Problem description:
Show every line of the data where the word "Rendered" can be found.

Records provided:

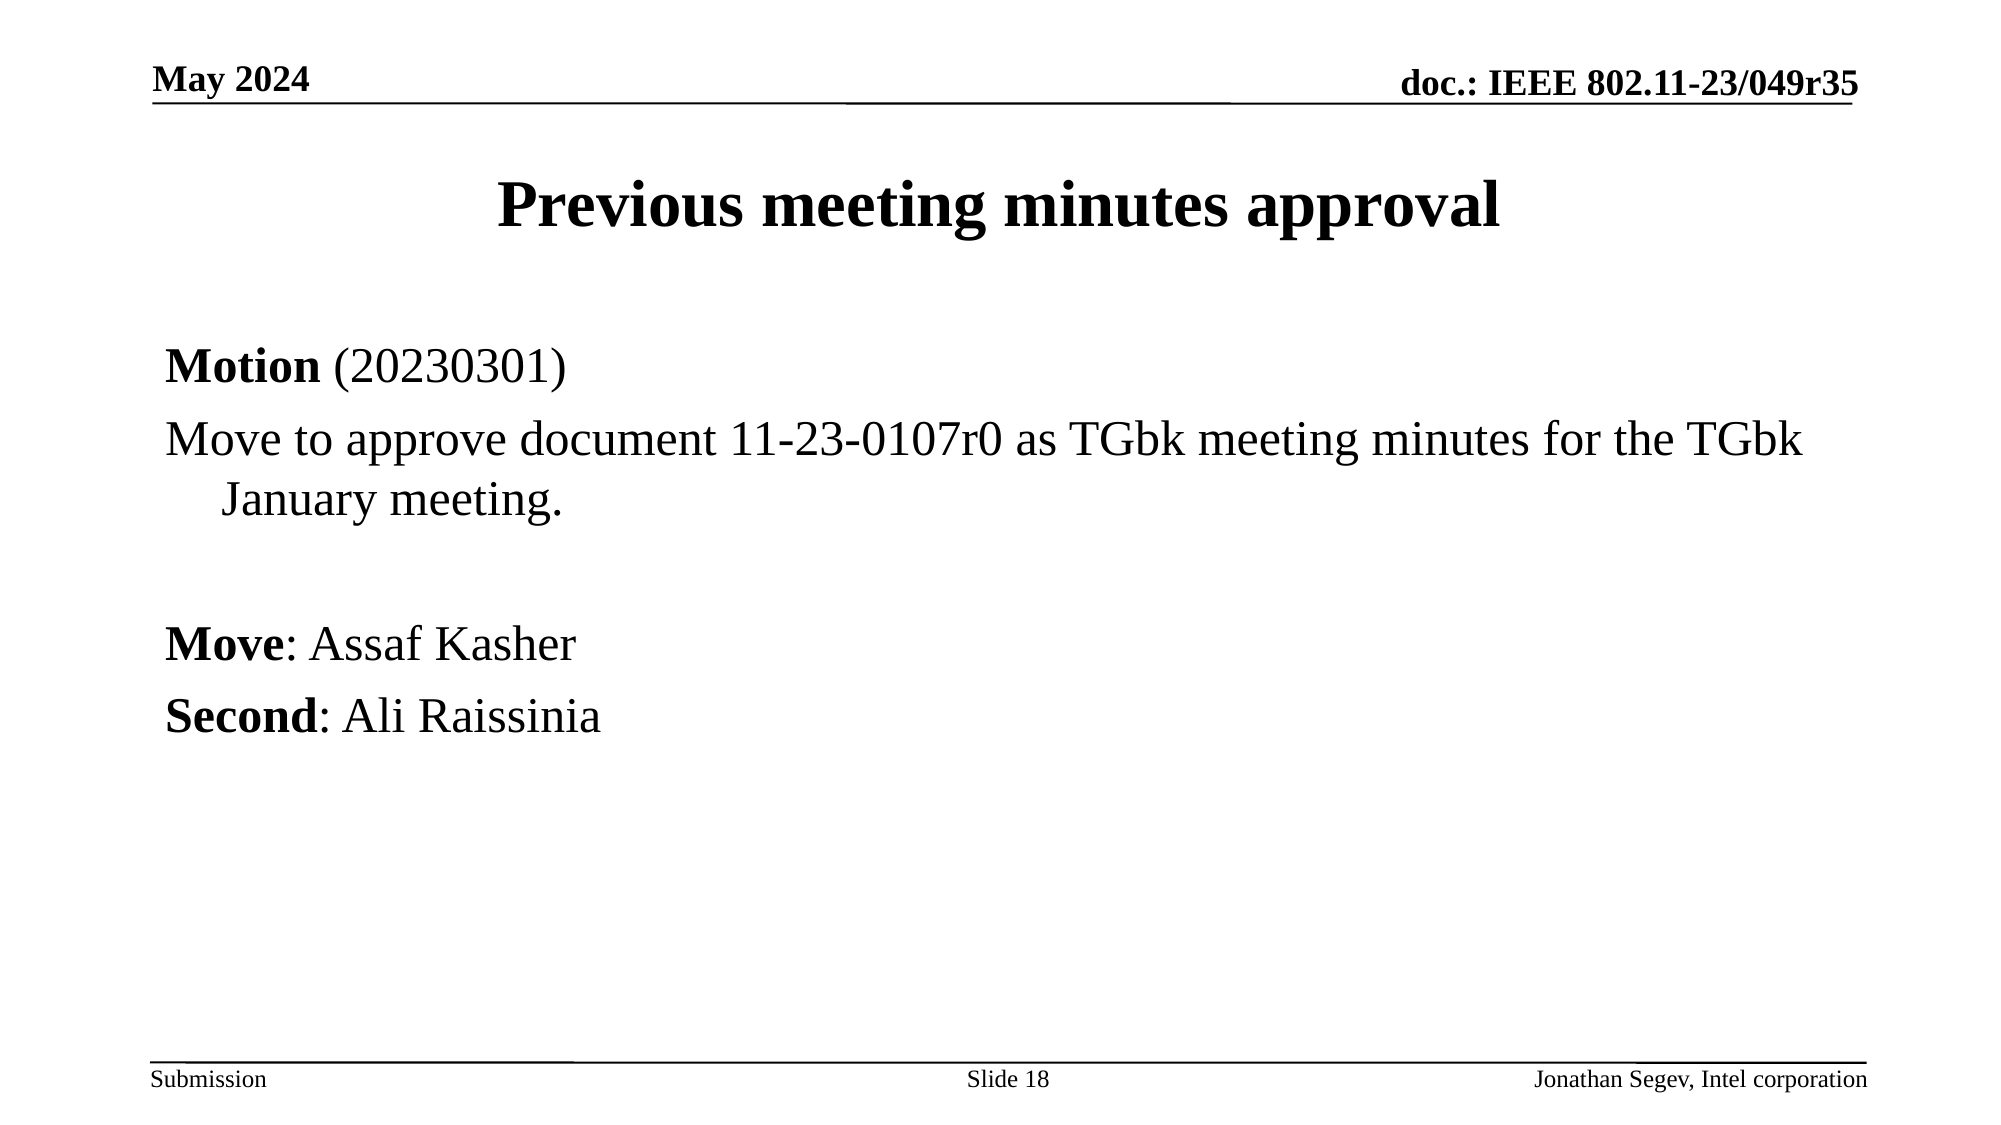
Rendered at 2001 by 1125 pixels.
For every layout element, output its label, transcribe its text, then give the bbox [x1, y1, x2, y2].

slide_number Slide 18 [950, 1061, 1067, 1123]
list Motion (20230301) Move to approve document 11-23-0107r0 as TGbk meeting minutes for the TGbk January meeting. Move: Assaf Kasher Second: Ali Raissinia [149, 324, 1850, 1000]
title Previous meeting minutes approval [149, 112, 1850, 288]
footer Jonathan Segev, Intel corporation [1171, 1061, 1869, 1093]
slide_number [152, 54, 563, 100]
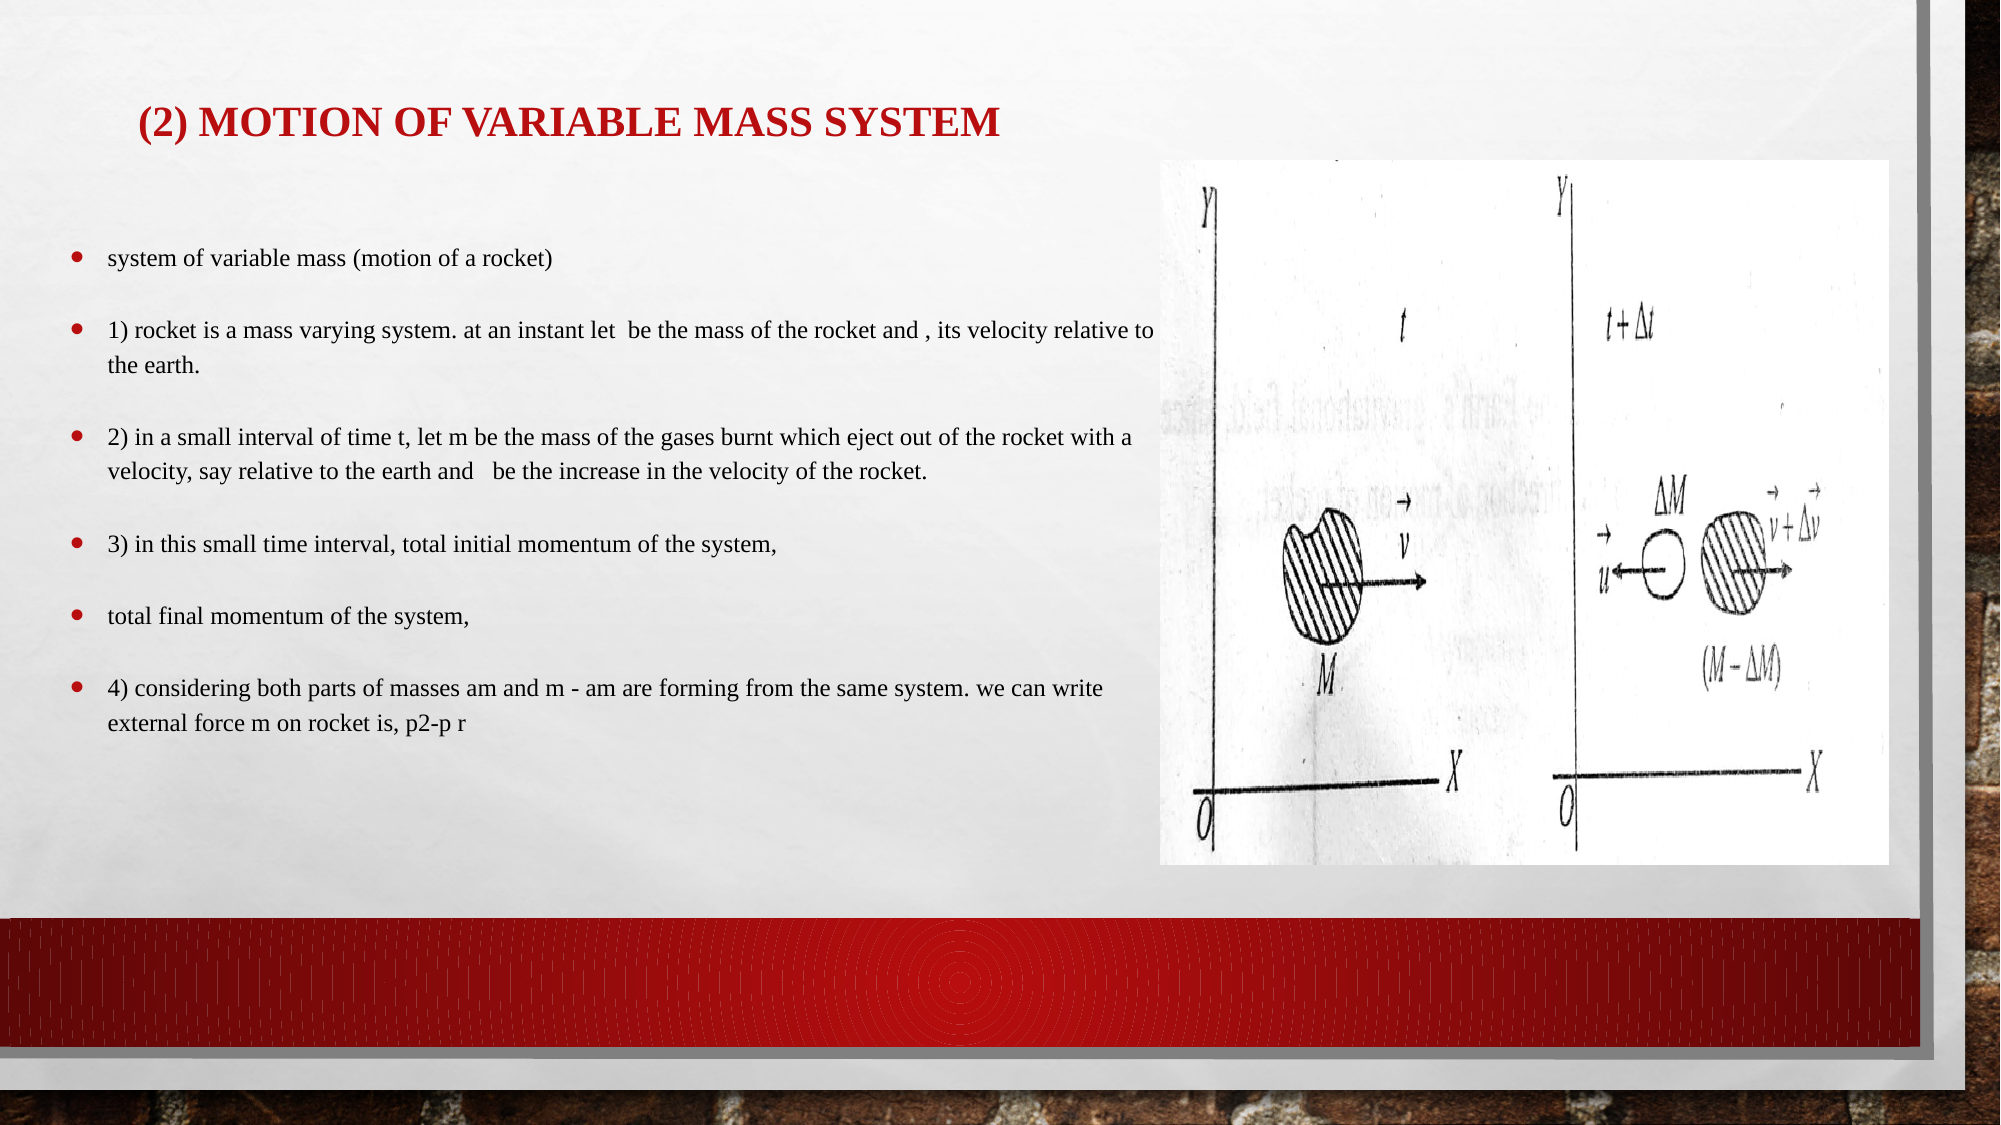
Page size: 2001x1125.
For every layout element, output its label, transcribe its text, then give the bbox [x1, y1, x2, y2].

title (2) Motion of variable mass system [123, 91, 1901, 206]
picture [0, 0, 2000, 1125]
picture [1160, 160, 1889, 865]
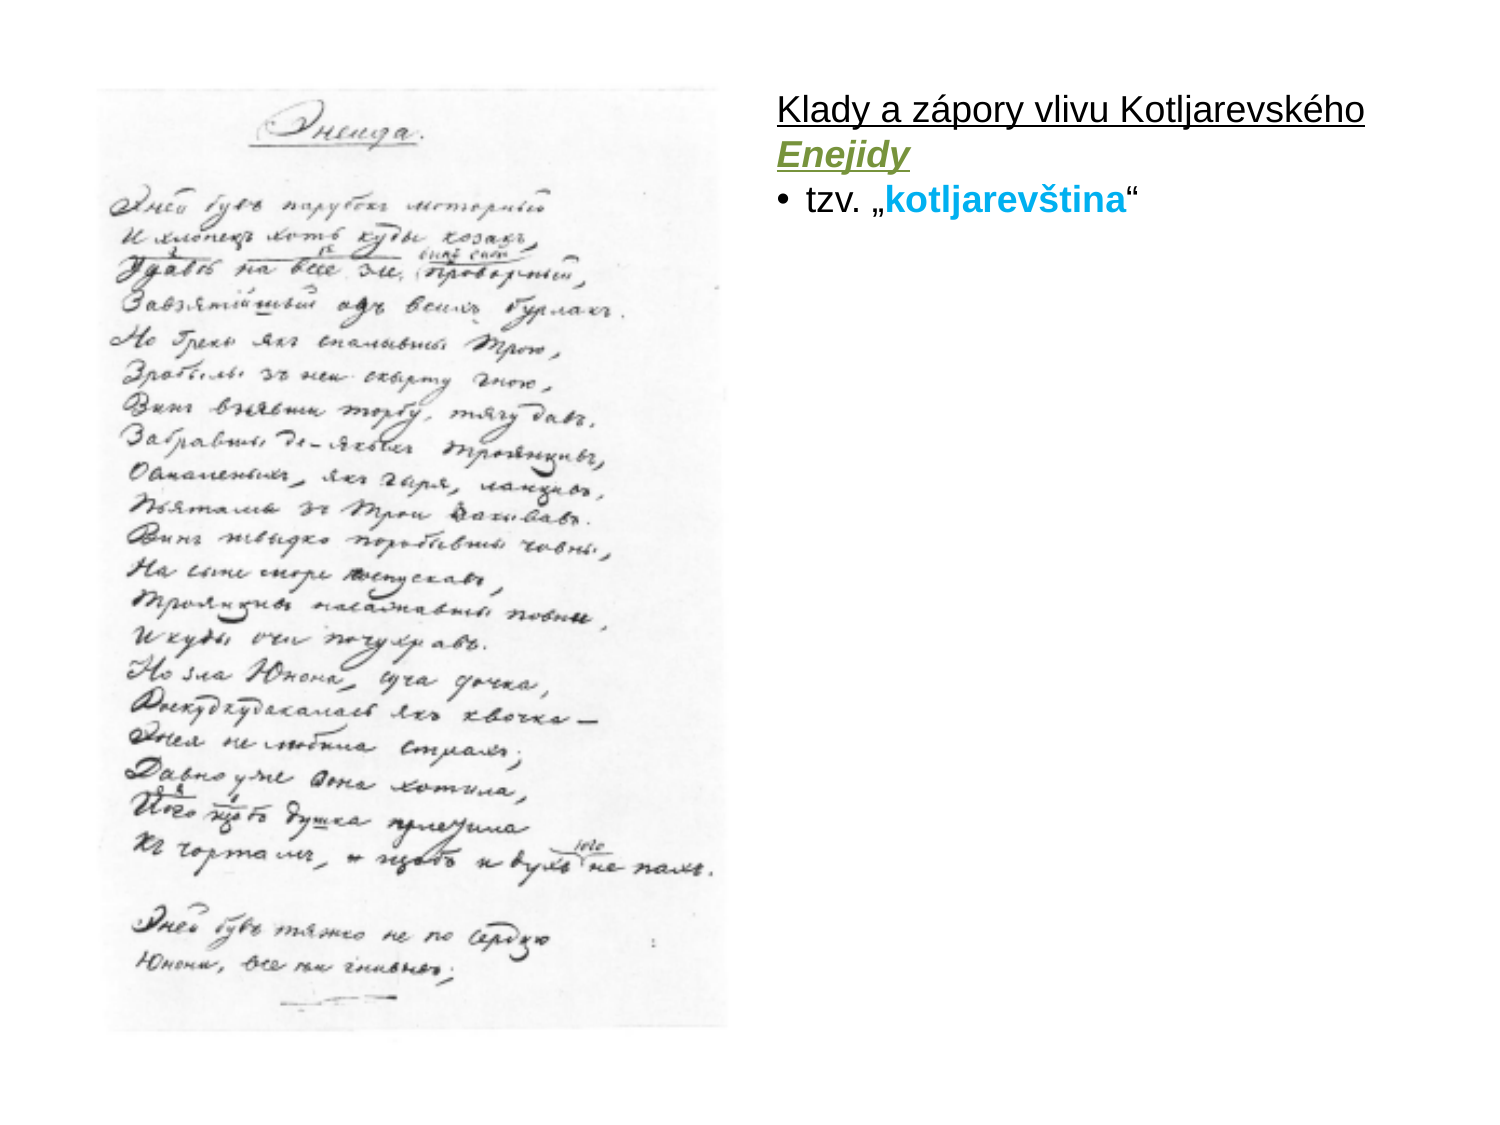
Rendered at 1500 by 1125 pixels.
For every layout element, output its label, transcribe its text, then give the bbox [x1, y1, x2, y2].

text_box Klady a zápory vlivu Kotljarevského Enejidy tzv. „kotljarevština“ [761, 78, 1447, 228]
picture [93, 70, 739, 1048]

Task output:
Rendered at 2001 by 1125 pixels.
Rendered at 1500 by 1125 pixels.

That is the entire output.